Да, как видно, и впрямь никаких результатов не дало это колдовство.

Как ни сильна была энергия ненависти Мими к своей сопернице, как ни могучи были магические чары старой поморки, потомственной ясновидящей Лидии, как ни страшен был чёрный обряд, проведённый в августовское полнолуние на Вологодском кладбище, с мешанием ножом воды в тазу против часовой стрелки, жутким заклинанием «Беги, водица, в неурочный час ко злой, лихой змее Оливии, да подмени все её соки на воду», и последующим сожжением фотографии жертвы — Олива по-прежнему оставалась жива-здорова и по-прежнему любима Салтыковым до обожания.

— А ты сразу хочешь результат? Сразу ничего не бывает, — убеждала Немезида вконец отчаявшуюся подругу.

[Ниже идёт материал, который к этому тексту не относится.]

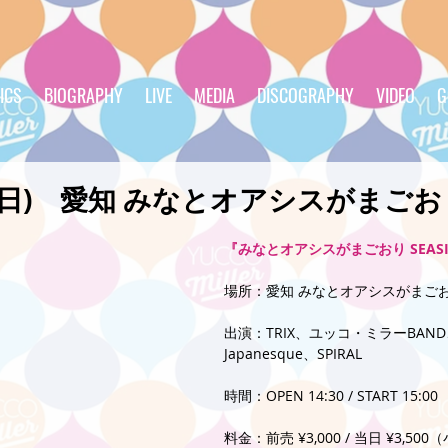
ICS
BIOGRAPHY
LIVE
MEDIA
DISCOGRAPHY
VIDEO
G
/14(日) 愛知 みなとオアシスがまご
『みなとオアシスがまごおり SEASIDE
場所：愛知 みなとオアシスがまご
出演：TRIX、ユッコ・ミラーBAND
Japanesque、SPIRAL
時間：OPEN 14:30 / START 15:00
料金：前売 ¥3,000 / 当日 ¥3,5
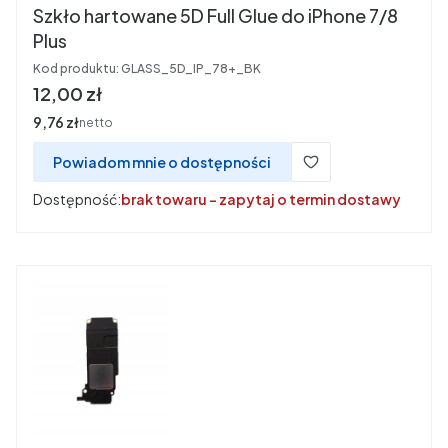
Szkło hartowane 5D Full Glue do iPhone 7/8
Plus
Kod produktu:
GLASS_5D_IP_78+_BK
Cena
12,00 zł
Cena
9,76 zł
netto
Powiadom mnie o dostępności
Dostępność:
brak towaru - zapytaj o termin dostawy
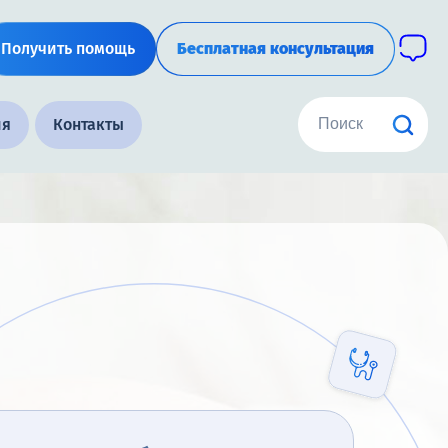
Получить помощь
Бесплатная консультация
ия
Контакты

— Да не будет никакого результата, — махнула рукой Мими, — По-моему, эта ясновидящая Лидия — просто шарлатанка. Два месяца прошло — где результат? Глупости это всё. Не верю я в это…

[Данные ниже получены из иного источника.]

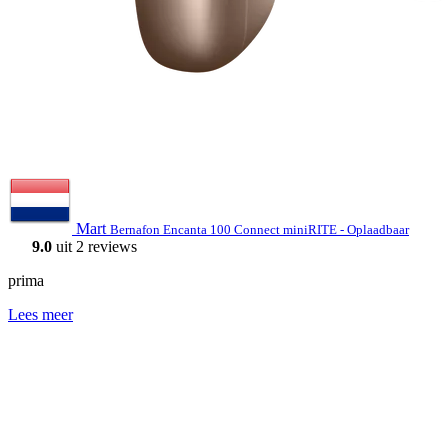
Mart
Bernafon Encanta 100 Connect miniRITE - Oplaadbaar
9.0
uit 2 reviews
prima
Lees meer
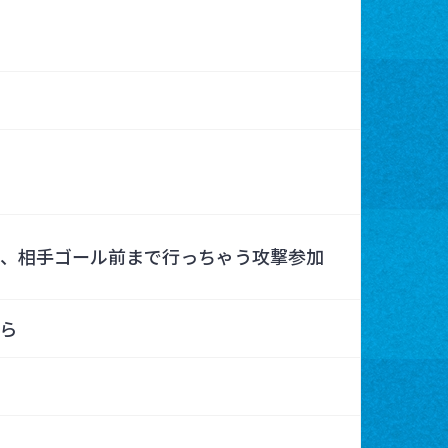
ろ、相手ゴール前まで行っちゃう攻撃参加
ら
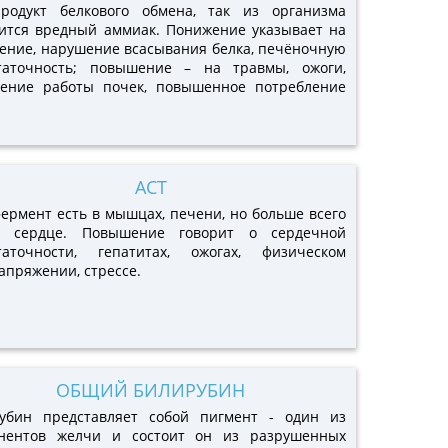
родукт белкового обмена, так из организма
ится вредный аммиак. Понижение указывает на
ение, нарушение всасывания белка, печёночную
таточность; повышение – на травмы, ожоги,
ение работы почек, повышенное потребление
АСТ
фермент есть в мышцах, печени, но больше всего
в сердце. Повышение говорит о сердечной
таточности, гепатитах, ожогах, физическом
апряжении, стрессе.
ОБЩИЙ БИЛИРУБИН
убин представляет собой пигмент - один из
нентов желчи и состоит он из разрушенных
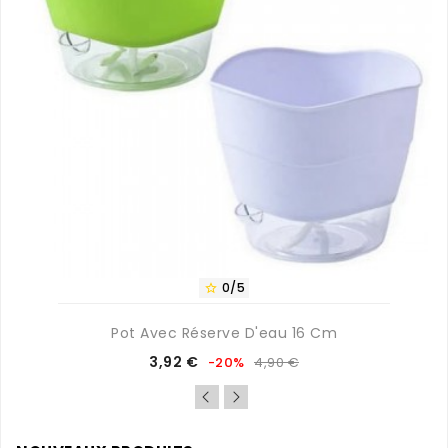
0/5

Pot Avec Réserve D'eau 16 Cm
Prix
Prix
3,92 €
-20%
4,90 €
de
base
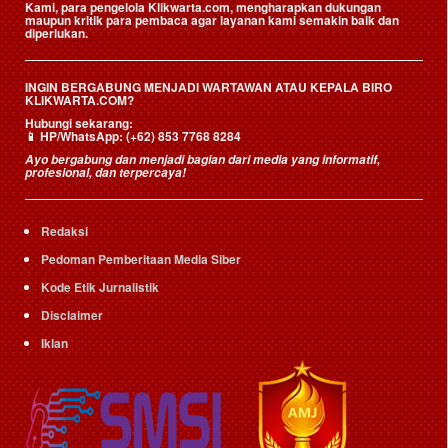
Kami, para pengelola Klikwarta.com, mengharapkan dukungan
maupun kritik para pembaca agar layanan kami semakin baik dan
diperlukan.
INGIN BERGABUNG MENJADI WARTAWAN ATAU KEPALA BIRO
KLIKWARTA.COM?
Hubungi sekarang:
📱
HP/WhatsApp:
(+62) 853 7768 8284
Ayo bergabung dan menjadi bagian dari media yang informatif,
profesional, dan terpercaya!
Redaksi
Pedoman Pemberitaan Media Siber
Kode Etik Jurnalistik
Disclaimer
Iklan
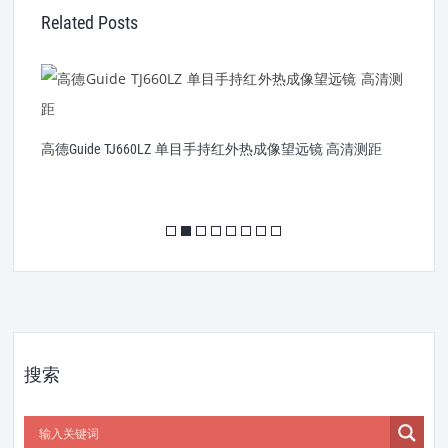
Related Posts
高德Guide TJ660LZ 单目手持红外热成像望远镜 高清测距
搜索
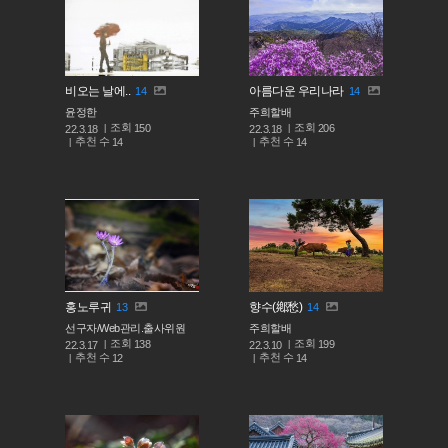
비오는 날에..
아름다운 우리나라
14
14
윤정한
주희할배
조회
조회
150
206
22.3.18
22.3.18
추천 수
추천 수
14
14
홍노루귀
향수(鄕愁)
13
14
선구자/Web관리.출사위원
주희할배
조회
조회
138
199
22.3.17
22.3.10
추천 수
추천 수
12
14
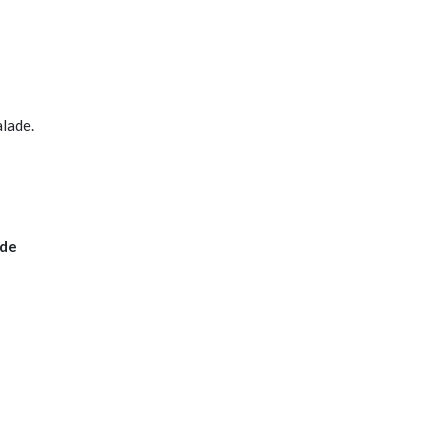
alade.
 de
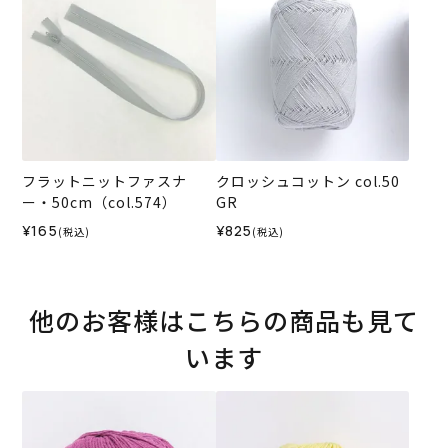
フラットニットファスナ
クロッシュコットン col.50
ー・50cm（col.574）
GR
¥165
¥825
(税込)
(税込)
他のお客様はこちらの商品も見て
います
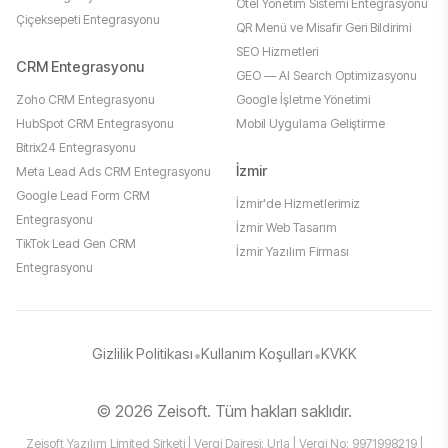
Otel Yönetim Sistemi Entegrasyonu
Çiçeksepeti Entegrasyonu
QR Menü ve Misafir Geri Bildirimi
SEO Hizmetleri
CRM Entegrasyonu
GEO — AI Search Optimizasyonu
Zoho CRM Entegrasyonu
Google İşletme Yönetimi
HubSpot CRM Entegrasyonu
Mobil Uygulama Geliştirme
Bitrix24 Entegrasyonu
İzmir
Meta Lead Ads CRM Entegrasyonu
Google Lead Form CRM
İzmir'de Hizmetlerimiz
Entegrasyonu
İzmir Web Tasarım
TikTok Lead Gen CRM
İzmir Yazılım Firması
Entegrasyonu
Gizlilik Politikası
•
Kullanım Koşulları
•
KVKK
© 2026 Zeisoft. Tüm hakları saklıdır.
Zeisoft Yazılım Limited Şirketi | Vergi Dairesi: Urla | Vergi No: 9971998219 |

— Зачем же ты к ней ходила, если не веришь?

— Отчаяние меня толкнуло.

Немезида промолчала. В глубине души она тоже понимала, что вся эта магия — чушь из Средневековья, и больше ничего. Высшая справедливость, о которой она говорила когда-то Мими — не более чем осознание того, что всё в этом мире прах и тлен, и вся их мышиная возня с войнами, неразделённой любовью, соперничеством и прочим — ничто по сравнению с Вселенной. Пройдут годы, и всё сотрётся временем, всё перестанет иметь значение — и слёзы, и любовь, и ненависть, и победы, и поражения. А энергетика, биополя и прочие сверхъестественные силы, во что люди верили и будут верить вне зависимости от прогресса цивилизации — всего лишь обманка, такая же, как религия. Никакая энергия ненависти, даже самая сильная, не может никому причинить вреда до тех пор, пока она потенциальна.

Но не объяснять же это Мими в её состоянии! Немезида знала — это не только бесполезно, но и попросту опасно. Пусть уж лучше верит в карму и высшие силы, ходит к бабкам, чем превращает потенциальную энергию своей ненависти в кинетическую…

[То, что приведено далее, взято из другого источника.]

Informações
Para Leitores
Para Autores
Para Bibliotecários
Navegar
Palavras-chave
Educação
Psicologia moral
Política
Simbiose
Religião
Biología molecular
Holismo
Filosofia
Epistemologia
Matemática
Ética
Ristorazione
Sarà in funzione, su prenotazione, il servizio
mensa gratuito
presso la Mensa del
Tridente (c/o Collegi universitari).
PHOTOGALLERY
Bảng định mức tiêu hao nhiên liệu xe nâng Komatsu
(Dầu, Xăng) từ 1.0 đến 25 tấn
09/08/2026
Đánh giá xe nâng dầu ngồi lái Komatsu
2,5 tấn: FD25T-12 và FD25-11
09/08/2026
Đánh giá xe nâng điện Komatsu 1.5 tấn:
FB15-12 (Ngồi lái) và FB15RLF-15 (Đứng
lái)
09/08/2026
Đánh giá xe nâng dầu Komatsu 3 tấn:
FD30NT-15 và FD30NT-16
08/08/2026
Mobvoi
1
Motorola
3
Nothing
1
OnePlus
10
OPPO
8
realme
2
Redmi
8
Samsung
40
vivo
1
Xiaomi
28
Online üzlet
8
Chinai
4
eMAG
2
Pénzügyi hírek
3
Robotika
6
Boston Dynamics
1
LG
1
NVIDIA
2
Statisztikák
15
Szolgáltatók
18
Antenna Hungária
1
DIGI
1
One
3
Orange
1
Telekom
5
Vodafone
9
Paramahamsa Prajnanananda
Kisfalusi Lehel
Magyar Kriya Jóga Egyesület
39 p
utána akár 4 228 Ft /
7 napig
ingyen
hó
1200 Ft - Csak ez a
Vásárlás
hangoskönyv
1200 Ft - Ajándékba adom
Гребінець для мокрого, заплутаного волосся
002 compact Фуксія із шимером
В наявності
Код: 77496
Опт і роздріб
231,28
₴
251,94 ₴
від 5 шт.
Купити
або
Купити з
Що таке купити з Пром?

Впрочем, справедливости ради надо заметить, дела у Оливы были на самом деле далеко не так хороши, как казалось. Вернувшись после отпуска домой, она вдруг осознала, что не может больше жить, как жила раньше; Москва с её ежедневными толпами в метро, пробками на дорогах и громадными зданиями стала напрягать Оливу как никогда. К тому же, после столь бурного «отдыха» с такими приключениями девушка почувствовала себя уставшей и разбитой; у неё не было никакого желания вновь выходить на работу — её организм после всех треволнений, что обрушились на неё, требовал сна и покоя. Но, оставшись сидеть дома, Олива почувствовала, что ей от этого не лучше, а, наоборот, только хуже. На неё навалилась страшная тоска и депрессия; можно было бы всё списать на осень, но тут не одна только осень оказалась виновата. Олива как никогда почувствовала себя в этом городе одинокой. Во-первых, не было рядом Салтыкова, а его смски, которые он строчил ей по десять раз на дню, как-то не спасали. А во-вторых, она остро почувствовала, что ей стало не хватать чего-то, что раньше как-то скрадывало пустоту её одиноких вечеров. Олива долго не могла сообразить, что же именно исчезло, образовав в её жизни какой-то вакуум. И, заметив, наконец, что вот уже вторую неделю телефон молчит в тряпочку, поняла, что из её жизни исчезли подруги.

Яна, после того как уехала из Архангельска, больше так ни разу и не объявлялась. А вскоре произошёл инцидент, вследствие которого и Настя поссорилась с Оливой.

Настя Волкова по характеру была чем-то схожа с Салтыковым. Она была не просто обаятельна — она могла быть прямо-таки шикарна, когда ей этого хотелось. Несмотря на предрасположенность к полноте, она была красива, но не кукольно-красива, как Яна, а красива именно своим шармом, своей уверенностью, своим искромётным чувством юмора. Вот только беда была в том, что, как и Салтыков, она была легкомысленна и подчас совершенно не придавала значения своим словам. Настя легко кружила головы парням, обнадёживала их и так же легко обламывала. Закружила она голову и Майклу.